TASK DIRECTIONS
Set out exactly, line by line, the stretch of data below that begins at the line containing "nose: (570, 276)" and ends at the line containing "right elbow: (182, 507)", with both ends kept.

DATA
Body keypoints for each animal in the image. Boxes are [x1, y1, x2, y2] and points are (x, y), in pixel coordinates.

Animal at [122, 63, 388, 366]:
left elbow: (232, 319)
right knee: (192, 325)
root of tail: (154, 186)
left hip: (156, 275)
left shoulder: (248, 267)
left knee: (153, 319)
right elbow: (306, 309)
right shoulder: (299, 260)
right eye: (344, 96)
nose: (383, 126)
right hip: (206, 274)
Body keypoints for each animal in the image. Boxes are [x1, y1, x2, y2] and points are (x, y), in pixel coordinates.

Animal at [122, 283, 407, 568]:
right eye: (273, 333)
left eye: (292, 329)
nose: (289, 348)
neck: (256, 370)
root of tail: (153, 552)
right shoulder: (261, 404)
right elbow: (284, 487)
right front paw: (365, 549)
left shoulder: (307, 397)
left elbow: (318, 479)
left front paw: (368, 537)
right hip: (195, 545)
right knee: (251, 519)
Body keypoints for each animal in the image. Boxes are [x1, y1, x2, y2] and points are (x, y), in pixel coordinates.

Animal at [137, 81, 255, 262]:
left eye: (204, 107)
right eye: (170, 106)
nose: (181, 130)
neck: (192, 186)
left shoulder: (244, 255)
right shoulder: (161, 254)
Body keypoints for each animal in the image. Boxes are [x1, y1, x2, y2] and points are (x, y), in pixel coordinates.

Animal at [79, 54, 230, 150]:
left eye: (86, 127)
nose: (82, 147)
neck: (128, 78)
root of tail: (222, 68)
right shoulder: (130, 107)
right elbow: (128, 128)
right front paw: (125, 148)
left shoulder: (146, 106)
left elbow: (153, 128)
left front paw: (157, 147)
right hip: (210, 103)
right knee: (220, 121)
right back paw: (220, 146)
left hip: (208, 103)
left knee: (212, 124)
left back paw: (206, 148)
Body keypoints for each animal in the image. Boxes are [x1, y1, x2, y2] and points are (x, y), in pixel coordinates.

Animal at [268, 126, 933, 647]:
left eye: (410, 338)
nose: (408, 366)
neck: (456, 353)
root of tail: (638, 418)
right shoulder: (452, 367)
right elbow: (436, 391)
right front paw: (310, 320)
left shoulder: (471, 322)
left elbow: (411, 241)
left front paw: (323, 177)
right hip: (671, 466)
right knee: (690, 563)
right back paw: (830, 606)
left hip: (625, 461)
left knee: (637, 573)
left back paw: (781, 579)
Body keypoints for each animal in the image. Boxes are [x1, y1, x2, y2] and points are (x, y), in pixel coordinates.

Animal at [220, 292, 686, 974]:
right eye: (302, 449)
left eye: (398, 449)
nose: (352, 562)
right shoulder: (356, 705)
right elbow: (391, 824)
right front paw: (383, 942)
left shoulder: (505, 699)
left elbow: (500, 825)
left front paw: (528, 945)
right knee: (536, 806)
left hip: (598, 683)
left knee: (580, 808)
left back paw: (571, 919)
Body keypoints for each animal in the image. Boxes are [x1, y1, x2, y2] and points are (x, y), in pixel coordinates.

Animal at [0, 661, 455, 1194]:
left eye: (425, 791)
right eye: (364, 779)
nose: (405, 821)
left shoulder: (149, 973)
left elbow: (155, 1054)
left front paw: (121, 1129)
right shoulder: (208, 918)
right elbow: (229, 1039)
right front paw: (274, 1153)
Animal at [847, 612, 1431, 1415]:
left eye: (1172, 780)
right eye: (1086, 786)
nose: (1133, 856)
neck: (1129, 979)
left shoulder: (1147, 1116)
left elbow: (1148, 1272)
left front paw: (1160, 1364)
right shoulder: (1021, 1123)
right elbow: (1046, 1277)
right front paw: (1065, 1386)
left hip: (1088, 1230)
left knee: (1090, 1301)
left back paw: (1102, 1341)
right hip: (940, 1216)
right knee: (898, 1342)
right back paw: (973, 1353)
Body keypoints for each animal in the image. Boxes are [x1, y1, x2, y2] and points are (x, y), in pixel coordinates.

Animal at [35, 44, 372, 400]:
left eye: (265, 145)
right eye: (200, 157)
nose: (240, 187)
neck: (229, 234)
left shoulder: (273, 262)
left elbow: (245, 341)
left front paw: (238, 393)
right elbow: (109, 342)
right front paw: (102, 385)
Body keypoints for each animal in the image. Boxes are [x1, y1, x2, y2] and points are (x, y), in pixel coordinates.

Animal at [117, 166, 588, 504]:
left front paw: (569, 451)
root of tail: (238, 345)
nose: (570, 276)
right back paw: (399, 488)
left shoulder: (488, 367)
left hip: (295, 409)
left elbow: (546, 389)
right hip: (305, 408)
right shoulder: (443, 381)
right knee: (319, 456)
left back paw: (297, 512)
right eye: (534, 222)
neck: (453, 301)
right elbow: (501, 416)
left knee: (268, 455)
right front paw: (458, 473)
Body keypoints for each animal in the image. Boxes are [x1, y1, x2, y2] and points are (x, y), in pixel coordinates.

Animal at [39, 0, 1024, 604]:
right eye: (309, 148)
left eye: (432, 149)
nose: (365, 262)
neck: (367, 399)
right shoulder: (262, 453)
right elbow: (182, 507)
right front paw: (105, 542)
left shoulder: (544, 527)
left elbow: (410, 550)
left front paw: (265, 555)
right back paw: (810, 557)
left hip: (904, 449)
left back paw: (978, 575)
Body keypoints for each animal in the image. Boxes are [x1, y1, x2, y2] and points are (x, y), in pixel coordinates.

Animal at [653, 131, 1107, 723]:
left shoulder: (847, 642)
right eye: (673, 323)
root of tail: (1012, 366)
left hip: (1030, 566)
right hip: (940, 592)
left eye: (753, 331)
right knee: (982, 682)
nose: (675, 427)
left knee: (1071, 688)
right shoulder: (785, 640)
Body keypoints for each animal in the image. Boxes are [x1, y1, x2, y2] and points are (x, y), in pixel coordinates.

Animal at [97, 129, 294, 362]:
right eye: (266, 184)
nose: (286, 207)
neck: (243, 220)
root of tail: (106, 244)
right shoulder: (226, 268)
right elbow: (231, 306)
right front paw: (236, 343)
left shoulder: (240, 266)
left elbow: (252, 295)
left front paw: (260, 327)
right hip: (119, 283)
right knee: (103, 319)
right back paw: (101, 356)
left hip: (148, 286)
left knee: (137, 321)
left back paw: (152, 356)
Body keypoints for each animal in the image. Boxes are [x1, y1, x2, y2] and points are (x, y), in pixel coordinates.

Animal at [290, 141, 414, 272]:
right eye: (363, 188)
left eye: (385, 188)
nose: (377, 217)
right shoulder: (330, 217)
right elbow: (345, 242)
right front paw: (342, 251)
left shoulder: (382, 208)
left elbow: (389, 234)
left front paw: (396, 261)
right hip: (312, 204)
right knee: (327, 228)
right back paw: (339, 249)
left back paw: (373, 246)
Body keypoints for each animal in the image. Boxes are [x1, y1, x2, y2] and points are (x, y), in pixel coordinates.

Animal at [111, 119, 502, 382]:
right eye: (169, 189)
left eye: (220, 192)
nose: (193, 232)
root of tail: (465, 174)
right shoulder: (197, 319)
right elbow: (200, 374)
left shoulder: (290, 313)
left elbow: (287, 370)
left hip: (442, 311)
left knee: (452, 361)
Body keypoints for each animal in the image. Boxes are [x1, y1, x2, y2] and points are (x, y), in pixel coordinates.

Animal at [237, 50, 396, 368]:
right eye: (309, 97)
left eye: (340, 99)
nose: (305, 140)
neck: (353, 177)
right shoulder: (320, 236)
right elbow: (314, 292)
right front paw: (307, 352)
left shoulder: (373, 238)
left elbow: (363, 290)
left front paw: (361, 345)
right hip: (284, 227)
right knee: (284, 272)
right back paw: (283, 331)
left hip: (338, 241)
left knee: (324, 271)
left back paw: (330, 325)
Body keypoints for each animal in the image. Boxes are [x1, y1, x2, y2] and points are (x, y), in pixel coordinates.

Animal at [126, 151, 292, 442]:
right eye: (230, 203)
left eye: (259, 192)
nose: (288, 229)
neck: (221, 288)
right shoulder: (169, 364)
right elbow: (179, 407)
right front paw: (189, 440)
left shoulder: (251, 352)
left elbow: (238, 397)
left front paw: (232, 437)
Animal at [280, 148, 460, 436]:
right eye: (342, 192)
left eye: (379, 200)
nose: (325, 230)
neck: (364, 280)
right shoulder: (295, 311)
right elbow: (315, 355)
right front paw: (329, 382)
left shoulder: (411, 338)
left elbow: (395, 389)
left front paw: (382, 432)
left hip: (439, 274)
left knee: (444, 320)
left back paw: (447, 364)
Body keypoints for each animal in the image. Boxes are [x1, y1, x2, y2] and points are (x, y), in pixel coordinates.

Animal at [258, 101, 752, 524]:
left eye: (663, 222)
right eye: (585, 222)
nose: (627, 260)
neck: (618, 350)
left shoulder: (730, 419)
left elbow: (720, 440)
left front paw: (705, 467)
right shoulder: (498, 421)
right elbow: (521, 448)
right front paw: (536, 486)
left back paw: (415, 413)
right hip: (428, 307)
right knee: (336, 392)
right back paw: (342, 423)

OUTPUT FOR THIS TASK
nose: (570, 276)
right back paw: (399, 488)
left shoulder: (488, 367)
left hip: (295, 409)
left elbow: (546, 389)
right hip: (305, 408)
right shoulder: (443, 381)
right knee: (319, 456)
left back paw: (297, 512)
right eye: (534, 222)
neck: (453, 301)
right elbow: (501, 416)
left knee: (268, 455)
right front paw: (458, 473)
Body keypoints for each animal in the image. Boxes are [x1, y1, x2, y2] and points are (x, y), in pixel coordinates.

Animal at [39, 0, 1024, 604]:
right eye: (309, 148)
left eye: (432, 149)
nose: (365, 262)
neck: (367, 399)
right shoulder: (262, 453)
right elbow: (182, 507)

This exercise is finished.